First, it's wrong to segregate out RE from all other forms of generation. The 
grid only sees "electricity" not where it comes from. So what ever the energy 
is measured in "MWhrs" (or KWhrs for individual use). All generation goes to 
who ever turns on their light switch or starts the mass transit trains or a 
piece of machinery (and in fact only produced...generated...when that switch is 
closed). So the degree that all living standards have risen in China then the 
answer is "yes" everyone benefits from RE...as they do from the massive number 
of hydro generation and nuclear energy as well. I should add that many workers 
are benefiting from living in new apartments brought on by the huge expansion 
of the productive forces in China.

Mark concludes in responding to Marv:

> 
> 
> No country has met any targets.
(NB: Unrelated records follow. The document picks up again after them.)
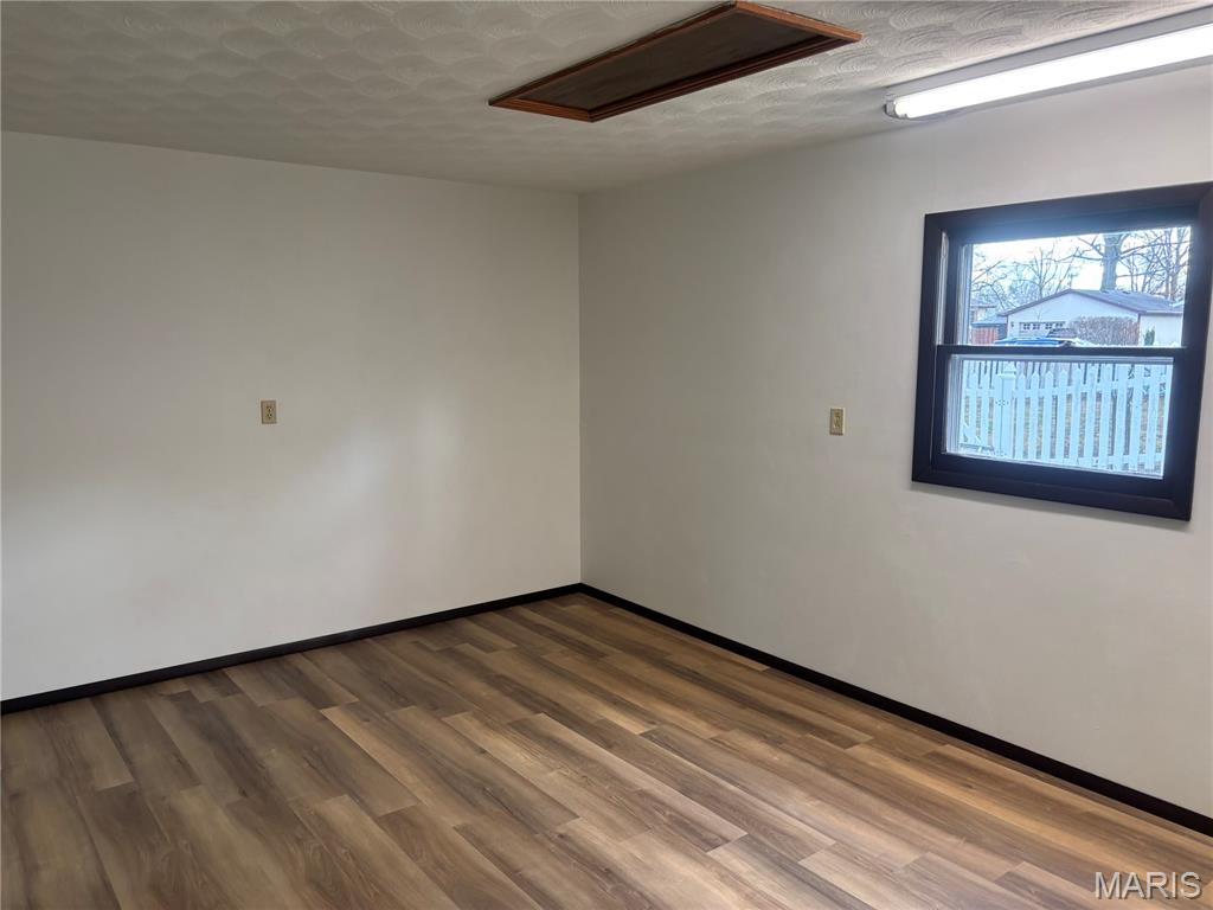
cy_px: 455
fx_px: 911
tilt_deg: -7.5
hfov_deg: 67.3
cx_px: 606
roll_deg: +0.3
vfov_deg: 53.1
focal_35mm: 26
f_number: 1.6
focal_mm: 5.96
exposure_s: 1/60
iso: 80
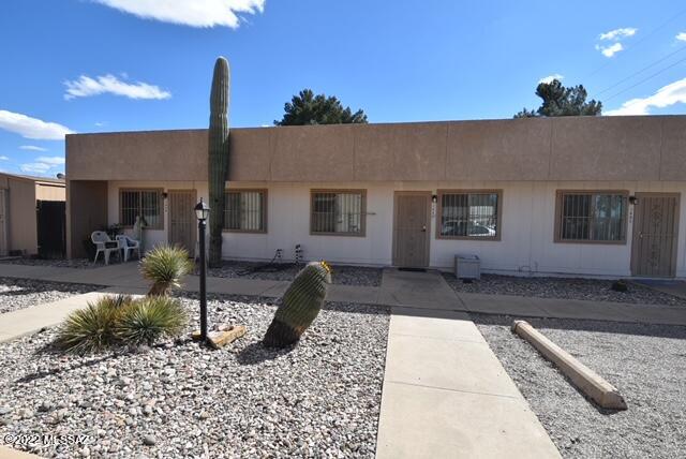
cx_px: 343
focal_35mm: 15
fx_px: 286
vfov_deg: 77.4
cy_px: 230
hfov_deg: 100.3
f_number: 9
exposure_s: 1/320
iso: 200
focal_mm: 10
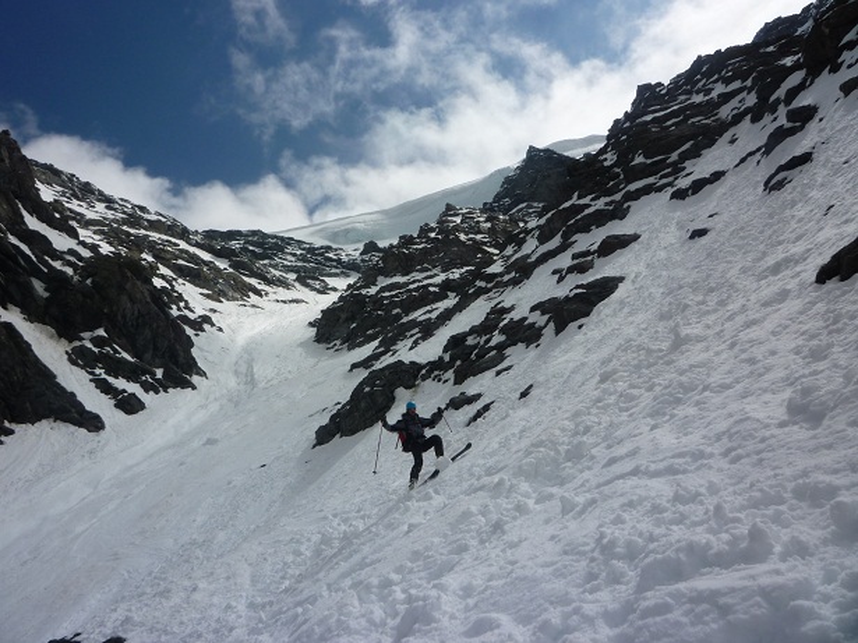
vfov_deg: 48.2
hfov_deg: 61.7
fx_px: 719
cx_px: 429
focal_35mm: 29
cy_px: 322
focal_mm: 5.2
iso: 80
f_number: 8
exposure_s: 1/800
Rather than waiting to 2030 to find out
> how well it goes in China, we should instead discuss how to reduce energy
> needs rather than expand them at the astounding rate that China does, as
> you have shown.
> 

I think this is poising the question with a false dichotomy. The demand , real 
demand in the developing world for more generation has to be addressed first, 
not last, IMO. How ALL generation is fueled is critical. If had truly low 
carbon grids increases in "demand" would be secondary. Countries and region in 
fact due have this and many countries have lowered their carbon footprint and 
continue to do so. Norway, Sweden, France and the province of Ontario to cite 
industrialized areas have all done this when they increased their hydro or 
their hydro and nuclear. That is a real positive development in holding back 
increases in GHG emissions. ALL nations should emulate this and we can 
beginning to attack that increase of 1.5C of climate temperature.

That can only achieved with addressing energy impoverishment as well as the 
solutions for low carbon development.